Dirty Laundry

February 5, 1998

There is a nasty little lie that's been told, that I know about. I thought it was rather funny when I first heard about it, because its victim is someone I don't like, who has hurt me in the past, and hurt two other people that I care about.

One of those two people is the one who started that lie, and when I asked her about it the other day, she said she never intended to tell the victim otherwise.

Over the past week or so, I have been reading Marianne Williamson's The Healing of America, in which she states what she believes is wrong with America today, and what must be done to fix things. I believe she has the right idea, in that love is the solution to our problems, directly or indirectly.

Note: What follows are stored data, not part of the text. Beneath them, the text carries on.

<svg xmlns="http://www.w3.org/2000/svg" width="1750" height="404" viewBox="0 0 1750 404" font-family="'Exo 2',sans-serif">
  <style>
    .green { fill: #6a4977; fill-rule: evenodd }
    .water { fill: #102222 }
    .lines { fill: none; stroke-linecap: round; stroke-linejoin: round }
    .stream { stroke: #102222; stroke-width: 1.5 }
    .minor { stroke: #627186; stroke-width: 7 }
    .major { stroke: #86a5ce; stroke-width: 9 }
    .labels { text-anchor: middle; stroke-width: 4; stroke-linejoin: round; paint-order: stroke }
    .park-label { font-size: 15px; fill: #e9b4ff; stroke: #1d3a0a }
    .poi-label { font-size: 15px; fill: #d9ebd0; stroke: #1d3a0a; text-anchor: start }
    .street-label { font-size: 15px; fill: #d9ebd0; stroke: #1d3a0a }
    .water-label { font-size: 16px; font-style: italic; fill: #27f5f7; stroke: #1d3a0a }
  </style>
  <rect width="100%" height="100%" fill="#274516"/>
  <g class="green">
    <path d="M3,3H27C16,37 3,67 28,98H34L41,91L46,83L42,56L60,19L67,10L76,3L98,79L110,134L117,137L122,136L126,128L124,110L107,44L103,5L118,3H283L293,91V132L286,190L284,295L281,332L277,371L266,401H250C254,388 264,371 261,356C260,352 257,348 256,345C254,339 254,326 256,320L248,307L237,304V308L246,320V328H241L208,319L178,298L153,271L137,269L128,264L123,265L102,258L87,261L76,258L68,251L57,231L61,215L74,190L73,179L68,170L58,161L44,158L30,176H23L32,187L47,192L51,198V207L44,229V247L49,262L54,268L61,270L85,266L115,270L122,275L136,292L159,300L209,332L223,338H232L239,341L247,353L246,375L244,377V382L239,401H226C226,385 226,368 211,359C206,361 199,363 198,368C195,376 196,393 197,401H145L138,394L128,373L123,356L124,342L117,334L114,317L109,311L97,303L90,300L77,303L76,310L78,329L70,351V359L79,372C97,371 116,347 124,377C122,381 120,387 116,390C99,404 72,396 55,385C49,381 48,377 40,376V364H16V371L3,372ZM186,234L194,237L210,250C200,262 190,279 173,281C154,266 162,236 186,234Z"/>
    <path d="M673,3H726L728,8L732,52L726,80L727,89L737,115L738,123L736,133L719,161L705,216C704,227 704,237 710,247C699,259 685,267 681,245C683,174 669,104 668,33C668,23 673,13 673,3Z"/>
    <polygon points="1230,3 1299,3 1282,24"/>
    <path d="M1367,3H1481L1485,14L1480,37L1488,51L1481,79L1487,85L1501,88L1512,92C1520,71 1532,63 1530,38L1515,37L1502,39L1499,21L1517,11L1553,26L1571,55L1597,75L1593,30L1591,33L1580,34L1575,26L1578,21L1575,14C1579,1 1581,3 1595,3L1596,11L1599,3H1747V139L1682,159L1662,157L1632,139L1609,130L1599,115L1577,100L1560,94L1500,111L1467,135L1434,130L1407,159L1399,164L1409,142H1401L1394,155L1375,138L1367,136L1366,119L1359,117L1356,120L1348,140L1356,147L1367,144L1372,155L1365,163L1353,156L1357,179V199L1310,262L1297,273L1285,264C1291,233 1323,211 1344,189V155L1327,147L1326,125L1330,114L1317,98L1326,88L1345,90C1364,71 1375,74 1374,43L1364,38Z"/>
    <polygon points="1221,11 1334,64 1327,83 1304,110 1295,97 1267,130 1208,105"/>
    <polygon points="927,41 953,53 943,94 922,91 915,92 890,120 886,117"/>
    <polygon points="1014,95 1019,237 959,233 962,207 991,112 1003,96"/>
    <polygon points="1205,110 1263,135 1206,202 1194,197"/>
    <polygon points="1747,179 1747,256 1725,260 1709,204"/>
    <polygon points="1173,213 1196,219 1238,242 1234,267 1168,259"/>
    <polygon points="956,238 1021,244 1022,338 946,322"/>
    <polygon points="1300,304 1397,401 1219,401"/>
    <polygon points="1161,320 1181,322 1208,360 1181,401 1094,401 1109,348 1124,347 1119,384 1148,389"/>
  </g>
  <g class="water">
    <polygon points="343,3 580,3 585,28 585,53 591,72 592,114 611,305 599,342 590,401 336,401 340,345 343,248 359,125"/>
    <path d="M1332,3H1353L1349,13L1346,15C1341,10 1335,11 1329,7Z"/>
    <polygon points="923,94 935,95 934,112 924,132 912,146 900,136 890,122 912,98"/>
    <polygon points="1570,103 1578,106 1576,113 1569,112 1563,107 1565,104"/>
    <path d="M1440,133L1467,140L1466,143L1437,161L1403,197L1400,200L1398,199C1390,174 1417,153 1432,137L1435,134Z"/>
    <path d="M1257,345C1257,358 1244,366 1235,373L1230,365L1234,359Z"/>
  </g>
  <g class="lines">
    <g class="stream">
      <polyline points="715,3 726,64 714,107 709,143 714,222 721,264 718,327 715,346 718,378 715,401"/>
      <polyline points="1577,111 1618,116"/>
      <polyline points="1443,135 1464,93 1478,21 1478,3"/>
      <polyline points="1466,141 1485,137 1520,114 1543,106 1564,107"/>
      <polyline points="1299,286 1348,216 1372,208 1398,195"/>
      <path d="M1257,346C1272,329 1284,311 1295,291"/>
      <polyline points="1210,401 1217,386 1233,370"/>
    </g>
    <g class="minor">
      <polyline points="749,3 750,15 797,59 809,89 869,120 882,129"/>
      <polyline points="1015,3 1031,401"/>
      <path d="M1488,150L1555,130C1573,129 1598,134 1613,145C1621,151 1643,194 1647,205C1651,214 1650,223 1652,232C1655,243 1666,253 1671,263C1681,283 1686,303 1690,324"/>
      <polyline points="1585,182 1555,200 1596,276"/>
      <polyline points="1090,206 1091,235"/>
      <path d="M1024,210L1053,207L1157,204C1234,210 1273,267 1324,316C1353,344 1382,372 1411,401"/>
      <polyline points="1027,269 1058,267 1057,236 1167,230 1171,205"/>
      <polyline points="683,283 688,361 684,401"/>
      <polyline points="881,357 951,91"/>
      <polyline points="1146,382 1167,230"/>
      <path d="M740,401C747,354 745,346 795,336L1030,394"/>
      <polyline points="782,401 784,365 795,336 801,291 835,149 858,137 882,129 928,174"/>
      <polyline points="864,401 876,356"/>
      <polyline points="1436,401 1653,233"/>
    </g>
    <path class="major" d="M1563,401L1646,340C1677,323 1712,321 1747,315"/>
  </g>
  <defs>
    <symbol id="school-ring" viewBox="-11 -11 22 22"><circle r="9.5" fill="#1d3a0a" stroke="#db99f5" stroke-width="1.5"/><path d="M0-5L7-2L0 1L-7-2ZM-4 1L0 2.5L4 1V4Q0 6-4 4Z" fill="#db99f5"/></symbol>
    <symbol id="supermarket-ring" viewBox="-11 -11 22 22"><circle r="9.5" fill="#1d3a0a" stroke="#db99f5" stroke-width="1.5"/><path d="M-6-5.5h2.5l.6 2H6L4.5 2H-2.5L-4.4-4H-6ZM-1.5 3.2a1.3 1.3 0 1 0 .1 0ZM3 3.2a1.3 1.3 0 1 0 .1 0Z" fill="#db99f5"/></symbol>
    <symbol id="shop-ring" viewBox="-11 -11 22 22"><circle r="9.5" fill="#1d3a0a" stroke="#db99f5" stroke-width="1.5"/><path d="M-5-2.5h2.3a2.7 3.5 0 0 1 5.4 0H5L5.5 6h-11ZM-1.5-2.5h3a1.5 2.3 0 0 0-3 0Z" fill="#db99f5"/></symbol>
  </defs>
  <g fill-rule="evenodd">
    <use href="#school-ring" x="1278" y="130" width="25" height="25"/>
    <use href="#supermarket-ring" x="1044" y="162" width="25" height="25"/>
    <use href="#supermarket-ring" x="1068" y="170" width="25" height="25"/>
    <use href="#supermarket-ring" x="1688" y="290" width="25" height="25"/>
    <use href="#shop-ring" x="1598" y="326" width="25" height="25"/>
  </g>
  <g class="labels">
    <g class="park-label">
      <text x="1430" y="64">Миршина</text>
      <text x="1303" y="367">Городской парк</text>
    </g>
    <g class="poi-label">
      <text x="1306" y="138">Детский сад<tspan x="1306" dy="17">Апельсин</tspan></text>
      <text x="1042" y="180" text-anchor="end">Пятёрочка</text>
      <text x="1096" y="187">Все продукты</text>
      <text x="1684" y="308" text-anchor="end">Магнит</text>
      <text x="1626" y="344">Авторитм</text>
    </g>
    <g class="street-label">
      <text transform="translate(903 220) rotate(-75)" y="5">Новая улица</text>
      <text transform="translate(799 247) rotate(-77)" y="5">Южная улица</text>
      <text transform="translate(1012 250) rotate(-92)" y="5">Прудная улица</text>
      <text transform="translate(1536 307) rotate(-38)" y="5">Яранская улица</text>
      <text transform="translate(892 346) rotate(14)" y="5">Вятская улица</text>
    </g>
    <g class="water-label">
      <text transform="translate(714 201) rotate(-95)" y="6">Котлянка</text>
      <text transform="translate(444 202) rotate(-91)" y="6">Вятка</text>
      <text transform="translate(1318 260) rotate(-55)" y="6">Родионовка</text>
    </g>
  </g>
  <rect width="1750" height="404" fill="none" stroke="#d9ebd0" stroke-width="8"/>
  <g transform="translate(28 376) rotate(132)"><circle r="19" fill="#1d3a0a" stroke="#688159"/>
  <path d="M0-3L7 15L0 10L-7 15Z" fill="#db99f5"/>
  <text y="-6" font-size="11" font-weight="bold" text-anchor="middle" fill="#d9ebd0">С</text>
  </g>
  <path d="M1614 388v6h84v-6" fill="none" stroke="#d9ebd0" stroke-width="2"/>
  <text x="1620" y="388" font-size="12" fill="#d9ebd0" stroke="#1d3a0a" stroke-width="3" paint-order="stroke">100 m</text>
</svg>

At any rate, between reading the book and hearing my friend say that she never intended to tell the truth to the lie's victim, I started thinking it wasn't so funny anymore. Yes, this person hurt me, but who am I to say that she deserves to be a victim. Perhaps she has things to learn in her life, but what is being fed a lie going to teach her?

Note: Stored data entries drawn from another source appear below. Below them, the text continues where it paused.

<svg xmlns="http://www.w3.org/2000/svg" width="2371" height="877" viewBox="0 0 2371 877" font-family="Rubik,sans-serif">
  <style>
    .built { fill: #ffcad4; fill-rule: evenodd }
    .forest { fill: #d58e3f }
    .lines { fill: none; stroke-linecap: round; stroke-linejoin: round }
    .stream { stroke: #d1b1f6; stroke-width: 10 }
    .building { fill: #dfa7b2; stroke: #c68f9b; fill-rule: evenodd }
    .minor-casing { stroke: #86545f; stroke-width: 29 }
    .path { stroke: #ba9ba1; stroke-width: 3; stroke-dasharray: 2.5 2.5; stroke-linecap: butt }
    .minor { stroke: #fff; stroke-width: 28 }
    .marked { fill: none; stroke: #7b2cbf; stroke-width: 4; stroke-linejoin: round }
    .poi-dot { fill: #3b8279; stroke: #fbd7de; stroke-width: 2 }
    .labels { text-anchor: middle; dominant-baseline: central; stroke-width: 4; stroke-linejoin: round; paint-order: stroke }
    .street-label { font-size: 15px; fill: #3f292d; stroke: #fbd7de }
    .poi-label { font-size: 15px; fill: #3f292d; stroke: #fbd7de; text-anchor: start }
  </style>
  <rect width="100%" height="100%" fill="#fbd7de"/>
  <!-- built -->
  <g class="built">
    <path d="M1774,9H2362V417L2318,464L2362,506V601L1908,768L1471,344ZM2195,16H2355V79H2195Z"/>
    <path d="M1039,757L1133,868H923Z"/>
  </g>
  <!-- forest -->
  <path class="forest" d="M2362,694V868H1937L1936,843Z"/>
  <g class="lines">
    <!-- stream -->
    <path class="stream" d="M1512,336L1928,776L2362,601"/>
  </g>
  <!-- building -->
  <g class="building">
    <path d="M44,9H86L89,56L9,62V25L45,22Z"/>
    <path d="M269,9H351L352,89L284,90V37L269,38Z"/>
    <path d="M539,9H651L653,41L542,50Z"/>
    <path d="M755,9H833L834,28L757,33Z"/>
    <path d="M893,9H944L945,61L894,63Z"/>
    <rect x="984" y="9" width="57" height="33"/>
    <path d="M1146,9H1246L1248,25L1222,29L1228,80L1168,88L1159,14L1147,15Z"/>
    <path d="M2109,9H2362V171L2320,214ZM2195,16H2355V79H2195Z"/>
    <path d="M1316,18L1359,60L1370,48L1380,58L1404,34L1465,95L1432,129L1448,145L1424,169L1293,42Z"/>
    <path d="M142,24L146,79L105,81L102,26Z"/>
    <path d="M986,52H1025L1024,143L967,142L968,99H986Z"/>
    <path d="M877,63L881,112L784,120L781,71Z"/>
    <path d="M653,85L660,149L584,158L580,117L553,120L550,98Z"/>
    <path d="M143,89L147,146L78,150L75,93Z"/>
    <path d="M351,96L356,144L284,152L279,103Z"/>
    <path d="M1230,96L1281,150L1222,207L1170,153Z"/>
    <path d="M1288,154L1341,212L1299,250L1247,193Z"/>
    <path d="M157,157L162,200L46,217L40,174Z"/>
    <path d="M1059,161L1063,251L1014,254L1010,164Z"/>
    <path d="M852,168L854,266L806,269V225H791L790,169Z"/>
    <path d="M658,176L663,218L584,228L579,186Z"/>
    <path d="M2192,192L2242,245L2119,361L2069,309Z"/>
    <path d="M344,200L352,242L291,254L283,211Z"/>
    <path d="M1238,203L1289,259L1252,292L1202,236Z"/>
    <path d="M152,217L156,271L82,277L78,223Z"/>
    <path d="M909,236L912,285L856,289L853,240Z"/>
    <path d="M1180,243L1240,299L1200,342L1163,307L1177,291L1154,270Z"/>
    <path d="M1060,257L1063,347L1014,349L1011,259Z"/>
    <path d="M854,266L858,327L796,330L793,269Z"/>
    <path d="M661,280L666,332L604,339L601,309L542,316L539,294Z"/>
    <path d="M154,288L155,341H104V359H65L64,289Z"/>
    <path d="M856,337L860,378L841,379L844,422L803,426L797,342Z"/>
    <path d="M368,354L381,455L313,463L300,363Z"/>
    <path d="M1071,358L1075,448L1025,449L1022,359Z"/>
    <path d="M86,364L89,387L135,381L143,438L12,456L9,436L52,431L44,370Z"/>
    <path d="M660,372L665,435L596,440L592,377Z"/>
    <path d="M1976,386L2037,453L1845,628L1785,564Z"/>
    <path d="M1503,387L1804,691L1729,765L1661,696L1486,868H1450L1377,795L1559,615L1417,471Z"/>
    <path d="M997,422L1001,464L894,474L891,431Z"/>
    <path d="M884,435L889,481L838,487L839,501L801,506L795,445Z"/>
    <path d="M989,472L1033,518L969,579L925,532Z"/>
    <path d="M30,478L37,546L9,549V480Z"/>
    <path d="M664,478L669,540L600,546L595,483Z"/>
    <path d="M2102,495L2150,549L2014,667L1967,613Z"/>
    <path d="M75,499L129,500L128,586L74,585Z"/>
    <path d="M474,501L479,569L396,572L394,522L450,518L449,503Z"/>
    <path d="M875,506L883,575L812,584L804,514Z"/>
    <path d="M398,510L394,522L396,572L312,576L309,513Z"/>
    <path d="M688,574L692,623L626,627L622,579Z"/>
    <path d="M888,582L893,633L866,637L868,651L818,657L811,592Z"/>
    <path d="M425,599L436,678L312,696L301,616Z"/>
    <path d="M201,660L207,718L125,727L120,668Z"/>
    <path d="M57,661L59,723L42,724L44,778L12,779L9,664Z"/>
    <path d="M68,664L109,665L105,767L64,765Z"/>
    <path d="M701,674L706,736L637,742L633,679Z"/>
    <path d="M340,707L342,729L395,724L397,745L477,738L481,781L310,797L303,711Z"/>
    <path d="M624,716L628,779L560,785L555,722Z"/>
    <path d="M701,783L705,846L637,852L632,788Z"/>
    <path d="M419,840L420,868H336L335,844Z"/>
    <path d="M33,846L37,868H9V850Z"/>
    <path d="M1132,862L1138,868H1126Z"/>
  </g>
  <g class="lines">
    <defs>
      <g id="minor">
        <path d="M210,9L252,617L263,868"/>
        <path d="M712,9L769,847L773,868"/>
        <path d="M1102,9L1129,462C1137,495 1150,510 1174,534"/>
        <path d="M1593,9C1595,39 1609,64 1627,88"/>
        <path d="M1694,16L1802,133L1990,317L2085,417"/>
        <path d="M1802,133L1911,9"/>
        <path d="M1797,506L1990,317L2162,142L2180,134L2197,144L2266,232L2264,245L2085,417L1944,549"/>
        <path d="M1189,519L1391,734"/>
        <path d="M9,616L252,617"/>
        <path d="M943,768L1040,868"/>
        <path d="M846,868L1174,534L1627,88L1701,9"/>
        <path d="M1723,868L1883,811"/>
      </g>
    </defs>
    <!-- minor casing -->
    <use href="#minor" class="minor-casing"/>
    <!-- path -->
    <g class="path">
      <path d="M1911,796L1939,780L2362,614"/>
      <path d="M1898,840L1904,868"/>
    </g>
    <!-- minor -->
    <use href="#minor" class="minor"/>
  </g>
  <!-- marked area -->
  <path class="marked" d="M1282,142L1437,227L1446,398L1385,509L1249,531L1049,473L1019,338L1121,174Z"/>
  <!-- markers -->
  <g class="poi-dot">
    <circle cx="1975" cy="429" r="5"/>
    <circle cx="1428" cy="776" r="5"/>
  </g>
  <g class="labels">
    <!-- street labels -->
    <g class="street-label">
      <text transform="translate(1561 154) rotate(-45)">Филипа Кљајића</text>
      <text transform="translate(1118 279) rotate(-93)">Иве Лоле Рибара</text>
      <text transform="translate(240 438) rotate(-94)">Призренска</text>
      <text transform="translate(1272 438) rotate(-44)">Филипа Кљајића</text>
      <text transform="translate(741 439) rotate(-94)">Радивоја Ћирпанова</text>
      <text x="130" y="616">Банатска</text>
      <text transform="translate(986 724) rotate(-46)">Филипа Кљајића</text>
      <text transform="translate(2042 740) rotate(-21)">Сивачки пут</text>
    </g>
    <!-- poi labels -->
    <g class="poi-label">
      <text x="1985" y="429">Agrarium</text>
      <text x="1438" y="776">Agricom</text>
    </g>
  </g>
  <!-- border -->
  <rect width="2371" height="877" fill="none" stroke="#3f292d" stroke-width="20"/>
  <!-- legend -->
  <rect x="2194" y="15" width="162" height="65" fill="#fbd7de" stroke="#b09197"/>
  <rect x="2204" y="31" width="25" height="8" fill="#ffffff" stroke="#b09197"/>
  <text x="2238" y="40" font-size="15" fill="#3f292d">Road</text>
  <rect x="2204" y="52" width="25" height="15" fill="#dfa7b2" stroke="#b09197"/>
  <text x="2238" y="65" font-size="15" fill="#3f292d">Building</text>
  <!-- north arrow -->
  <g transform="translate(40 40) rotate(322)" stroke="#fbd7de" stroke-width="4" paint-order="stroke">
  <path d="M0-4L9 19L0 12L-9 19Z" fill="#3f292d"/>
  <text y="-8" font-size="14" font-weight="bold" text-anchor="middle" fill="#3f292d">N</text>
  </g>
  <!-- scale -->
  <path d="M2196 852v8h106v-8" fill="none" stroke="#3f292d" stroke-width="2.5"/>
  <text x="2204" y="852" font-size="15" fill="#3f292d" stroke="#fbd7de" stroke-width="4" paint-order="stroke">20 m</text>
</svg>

As I said, I don't like this person, and I find it very hard to forgive her for the many wrongs she's done (in my opinion, and perhaps in reality as well), but I think I need to find that forgiveness for her, and let the subject drop. It is not my place to tell her that she is the victim of a lie; I promised the liar that I wouldn't tell. But that does not stop me from appealing to the liar and asking her to change. I don't think she will change her mind, but if I don't ask, I'll never know, and I will be just as guilty of the lie as the person who started it.

If the victim were to ask me if it were true, I really don't know what I would say at this point; after all, I did promise. The likelihood that she will ask is fairly small -- we haven't communicated in months -- but you never know. I don't think it's fair to her, and I think my sense of fairness would probably win out.